## start Dataset entries
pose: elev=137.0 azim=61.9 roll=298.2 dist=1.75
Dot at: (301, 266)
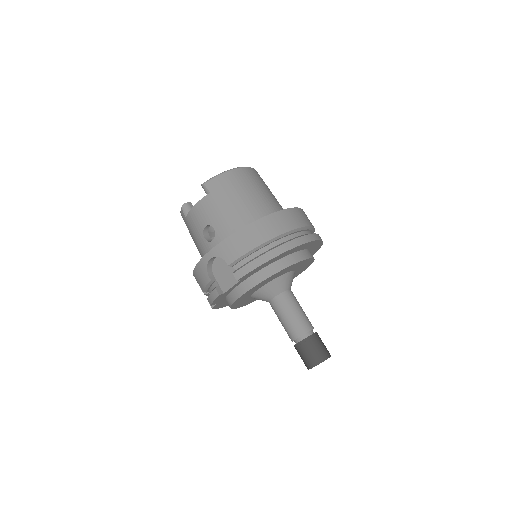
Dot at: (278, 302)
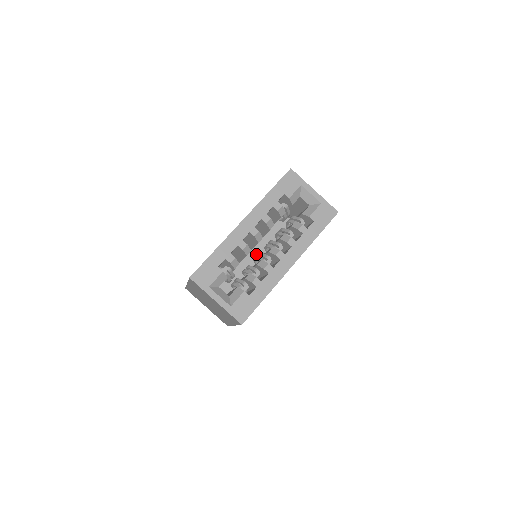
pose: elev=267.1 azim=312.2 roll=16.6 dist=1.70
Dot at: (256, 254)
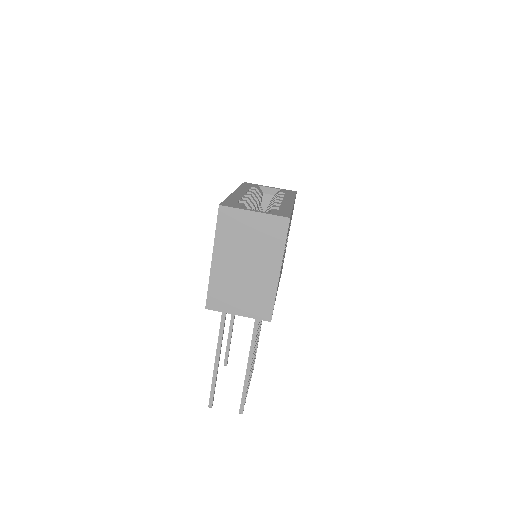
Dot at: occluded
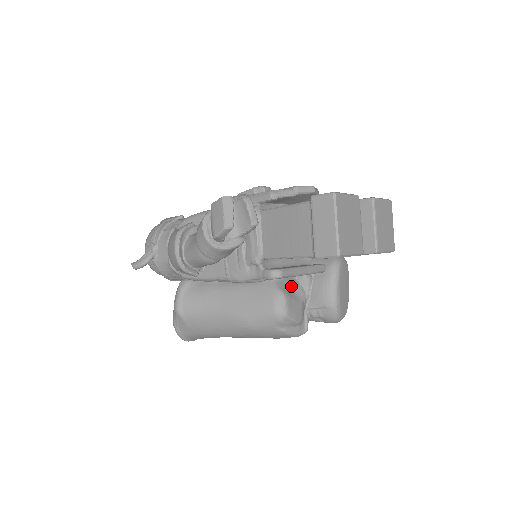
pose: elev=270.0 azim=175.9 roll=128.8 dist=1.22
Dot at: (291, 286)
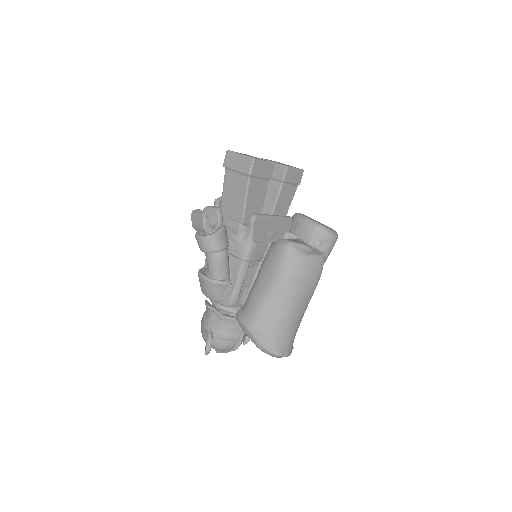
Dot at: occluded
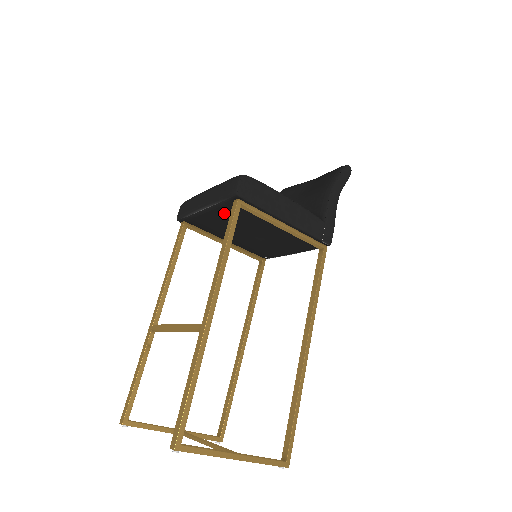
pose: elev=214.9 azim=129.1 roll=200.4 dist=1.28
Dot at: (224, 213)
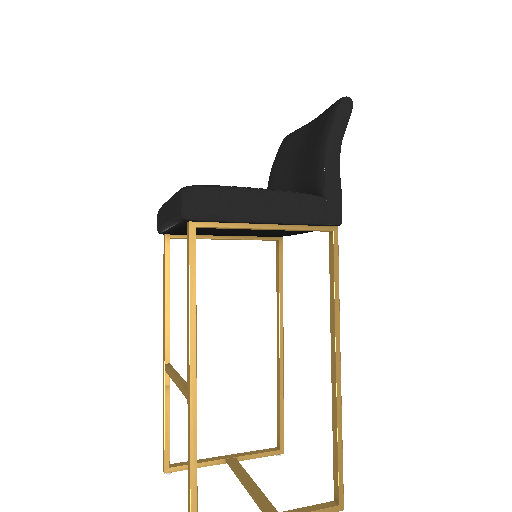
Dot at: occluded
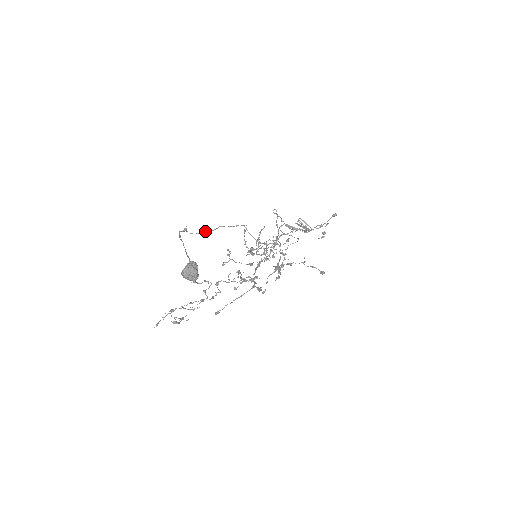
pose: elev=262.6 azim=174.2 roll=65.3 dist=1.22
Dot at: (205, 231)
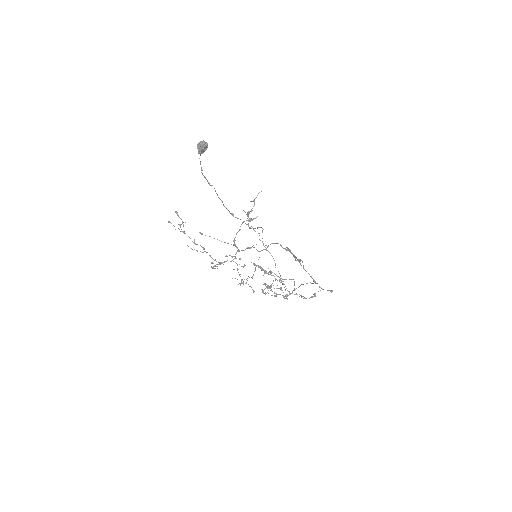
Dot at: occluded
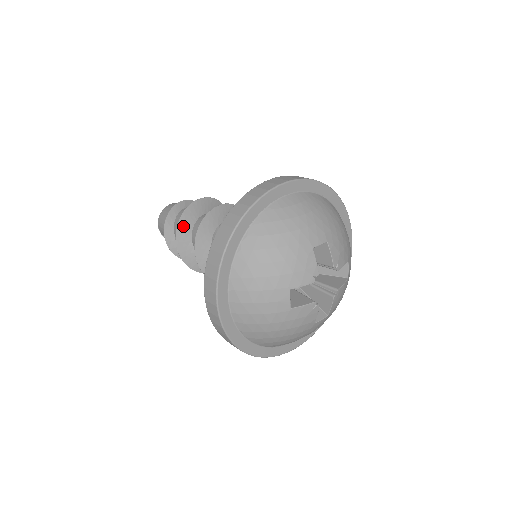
## end Dataset entries
## start Dataset entries
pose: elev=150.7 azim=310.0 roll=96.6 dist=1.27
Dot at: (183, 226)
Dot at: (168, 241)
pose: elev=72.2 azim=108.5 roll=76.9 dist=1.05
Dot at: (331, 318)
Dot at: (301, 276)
## end Dataset entries
*Directive*
Extract every line of the records above that contains the string "dist", matching case exactly.

*Written solution*
pose: elev=137.0 azim=61.9 roll=298.2 dist=1.75
pose: elev=267.1 azim=312.2 roll=16.6 dist=1.70
pose: elev=270.0 azim=175.9 roll=128.8 dist=1.22
pose: elev=214.9 azim=129.1 roll=200.4 dist=1.28
pose: elev=262.6 azim=174.2 roll=65.3 dist=1.22
pose: elev=150.7 azim=310.0 roll=96.6 dist=1.27
pose: elev=72.2 azim=108.5 roll=76.9 dist=1.05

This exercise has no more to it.